__Problem requirements__:
For this exercise, print the listing below exactly, without its pictures.
⁂
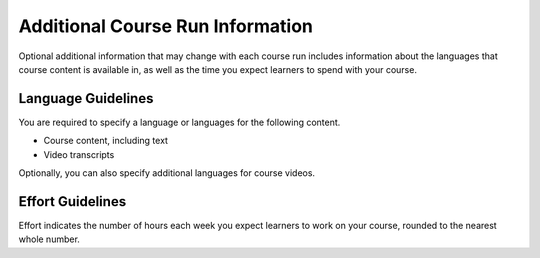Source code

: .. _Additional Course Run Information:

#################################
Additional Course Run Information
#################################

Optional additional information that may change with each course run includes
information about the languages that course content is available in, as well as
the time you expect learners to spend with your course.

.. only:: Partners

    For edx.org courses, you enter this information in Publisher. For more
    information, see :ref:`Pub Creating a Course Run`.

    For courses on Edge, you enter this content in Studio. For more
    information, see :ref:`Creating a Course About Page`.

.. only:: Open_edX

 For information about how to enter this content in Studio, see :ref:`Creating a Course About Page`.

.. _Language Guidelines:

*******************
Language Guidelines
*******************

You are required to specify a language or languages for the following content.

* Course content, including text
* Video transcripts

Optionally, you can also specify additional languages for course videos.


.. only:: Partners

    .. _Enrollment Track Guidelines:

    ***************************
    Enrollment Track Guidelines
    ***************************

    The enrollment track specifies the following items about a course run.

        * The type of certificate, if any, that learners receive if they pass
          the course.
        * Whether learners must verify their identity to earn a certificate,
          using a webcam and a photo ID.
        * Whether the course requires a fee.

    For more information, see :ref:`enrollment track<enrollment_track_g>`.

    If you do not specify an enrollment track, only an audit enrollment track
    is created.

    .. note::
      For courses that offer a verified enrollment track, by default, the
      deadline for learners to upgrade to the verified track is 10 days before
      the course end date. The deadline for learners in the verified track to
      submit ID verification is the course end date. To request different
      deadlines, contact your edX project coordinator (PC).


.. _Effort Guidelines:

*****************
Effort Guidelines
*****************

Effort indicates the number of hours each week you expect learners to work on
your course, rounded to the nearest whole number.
⁂
__Your response__:
Source code

: .. _Additional Course Run Information:

#################################
Additional Course Run Information
#################################

Optional additional information that may change with each course run includes
information about the languages that course content is available in, as well as
the time you expect learners to spend with your course.

.. only:: Partners

    For edx.org courses, you enter this information in Publisher. For more
    information, see :ref:`Pub Creating a Course Run`.

    For courses on Edge, you enter this content in Studio. For more
    information, see :ref:`Creating a Course About Page`.

.. only:: Open_edX

 For information about how to enter this content in Studio, see :ref:`Creating a Course About Page`.

.. _Language Guidelines:

*******************
Language Guidelines
*******************

You are required to specify a language or languages for the following content.

* Course content, including text
* Video transcripts

Optionally, you can also specify additional languages for course videos.


.. only:: Partners

    .. _Enrollment Track Guidelines:

    ***************************
    Enrollment Track Guidelines
    ***************************

    The enrollment track specifies the following items about a course run.

        * The type of certificate, if any, that learners receive if they pass
          the course.
        * Whether learners must verify their identity to earn a certificate,
          using a webcam and a photo ID.
        * Whether the course requires a fee.

    For more information, see :ref:`enrollment track<enrollment_track_g>`.

    If you do not specify an enrollment track, only an audit enrollment track
    is created.

    .. note::
      For courses that offer a verified enrollment track, by default, the
      deadline for learners to upgrade to the verified track is 10 days before
      the course end date. The deadline for learners in the verified track to
      submit ID verification is the course end date. To request different
      deadlines, contact your edX project coordinator (PC).


.. _Effort Guidelines:

*****************
Effort Guidelines
*****************

Effort indicates the number of hours each week you expect learners to work on
your course, rounded to the nearest whole number.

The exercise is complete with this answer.